Enzephalitozoonose, "Schiefhalskaninchen"

Die Enzephalitozoonose ist ebenfalls eine Erkrankung, die durch Protozoen hervorgerufen wird. Sporen des Erregers, Enzephalitozoon cuniculi, werden mit Urin und Kot ausgeschieden. Über kontaminiertes Futter und Einstreu erfolgt die Übertragung auf andere Kaninchen. Nach der Aufnahme durchdringen die Parasiten den Darm und gelangen über den Blutweg in andere Körperorgane und zwar vorwiegend in die Nieren, in das Gehirn, die Hirnhaut und in die Augen.

Klinische Symptome:
Typische Symptome sind Kopfschiefhaltung, Nystagmus (Augenzittern), Gleichgewichtsverlust, Lähmungserscheinungen, Seitenlage, Augenentzündungen und Symptome, die generell mit einem Nierenversagen einhergehen.

Diagnose:
Die Diagnose kann mit Hilfe des Nachweises von Antikörpern im Blutserum oder des Nachweises von Enzephalitozoon-Sporen im Urin erfolgen.

Therapie:
Eine generell Erfolg versprechende Behandlung ist bisher nicht bekannt. Es gibt verschiedene Therapieempfehlungen. Zum Einsatz kommen Antibiotika, Vitamine, Kortisone und Endoparasitika.

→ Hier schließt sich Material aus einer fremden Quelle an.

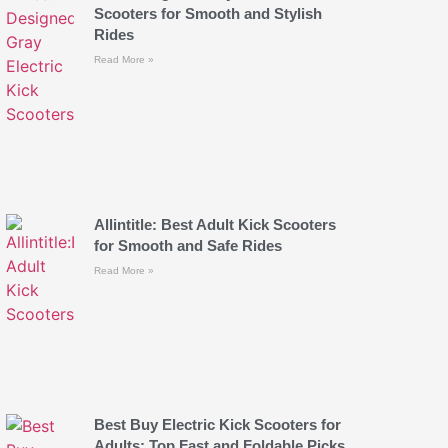
Scooters for Smooth and Stylish
Rides
Read More »
Allintitle: Best Adult Kick Scooters
for Smooth and Safe Rides
Read More »
Best Buy Electric Kick Scooters for
Adults: Top Fast and Foldable Picks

Achtung!: Enzephalitozoon kann außer Kaninchen auch Mäuse, Ratten, Meerschweinchen, Hamster, Schweine,

Pferde, Hunde, Katzen und auch den Menschen (Zoonoseerreger!) befallen. Infektionen verlaufen dabei generell subklinisch. Eine Gefährdung besteht ausschließlich für immungeschwächte Menschen.